AVAILABLE DATA:
Content starts

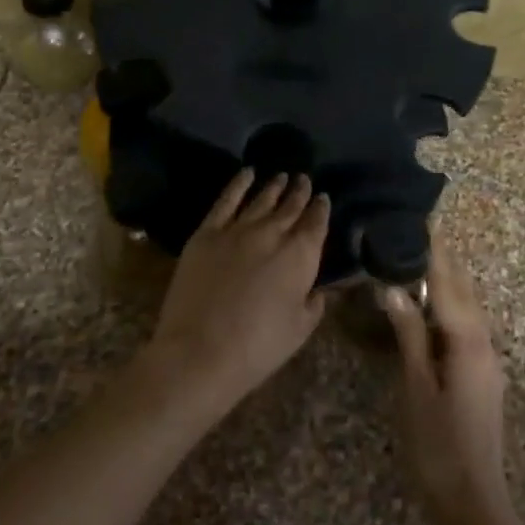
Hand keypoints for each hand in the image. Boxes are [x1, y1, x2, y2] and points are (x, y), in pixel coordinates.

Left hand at [148, 170, 329, 412]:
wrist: (201, 350)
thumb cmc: (259, 347)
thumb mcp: (300, 328)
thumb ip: (314, 302)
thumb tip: (318, 288)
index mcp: (300, 256)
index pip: (316, 224)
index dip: (321, 209)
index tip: (323, 197)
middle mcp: (272, 233)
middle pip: (290, 206)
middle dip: (299, 192)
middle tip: (304, 179)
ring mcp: (237, 229)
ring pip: (261, 199)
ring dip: (273, 186)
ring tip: (281, 175)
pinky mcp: (207, 232)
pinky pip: (226, 200)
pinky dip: (238, 184)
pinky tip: (246, 173)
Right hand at [381, 238, 515, 524]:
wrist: (473, 503)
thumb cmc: (438, 444)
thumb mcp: (416, 387)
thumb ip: (409, 334)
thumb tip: (394, 288)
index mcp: (469, 343)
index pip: (450, 285)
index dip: (436, 253)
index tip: (426, 220)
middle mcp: (486, 345)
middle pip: (466, 292)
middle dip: (446, 261)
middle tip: (421, 232)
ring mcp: (488, 363)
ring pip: (470, 310)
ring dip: (450, 283)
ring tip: (425, 260)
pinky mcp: (483, 378)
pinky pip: (468, 328)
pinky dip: (451, 307)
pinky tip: (435, 308)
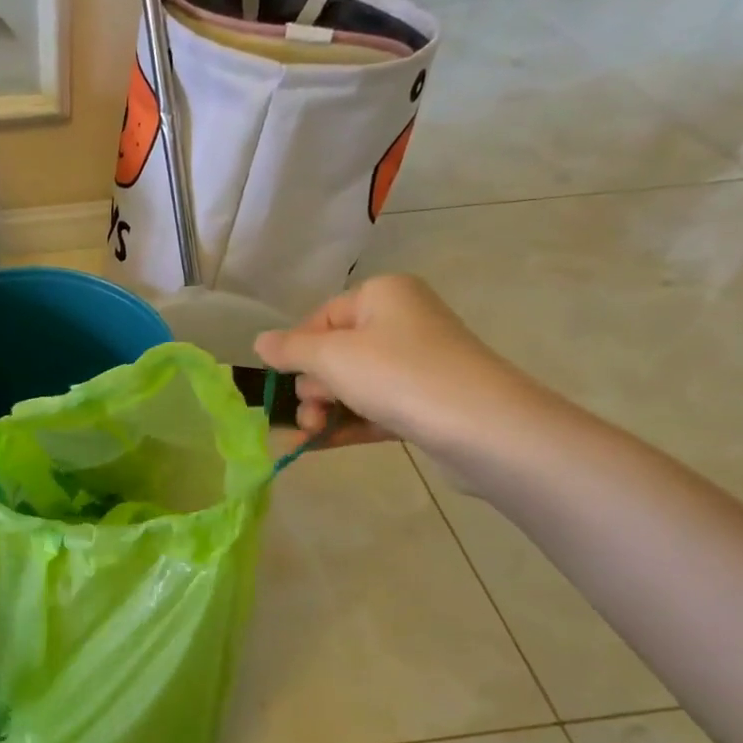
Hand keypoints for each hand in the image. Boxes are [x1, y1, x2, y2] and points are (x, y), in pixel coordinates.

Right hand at [253, 274, 548, 459]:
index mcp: (382, 295)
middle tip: (312, 411)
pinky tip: (316, 447)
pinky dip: (346, 425)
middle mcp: (402, 322)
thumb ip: (290, 349)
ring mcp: (416, 364)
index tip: (283, 380)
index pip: (321, 317)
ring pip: (352, 385)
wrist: (483, 427)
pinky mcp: (425, 403)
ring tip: (310, 435)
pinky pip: (373, 409)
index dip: (297, 350)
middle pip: (335, 353)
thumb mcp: (331, 357)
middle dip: (314, 386)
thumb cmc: (399, 375)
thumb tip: (260, 342)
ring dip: (325, 410)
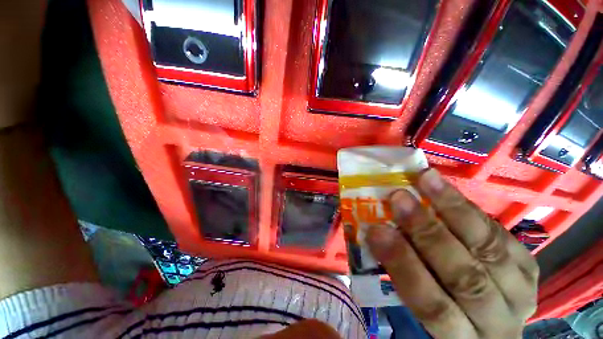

Content ends

EXERCISE GOAL: How many lines of the entries above include the word "hand"? Answer with the number only.

RESPONSE: 5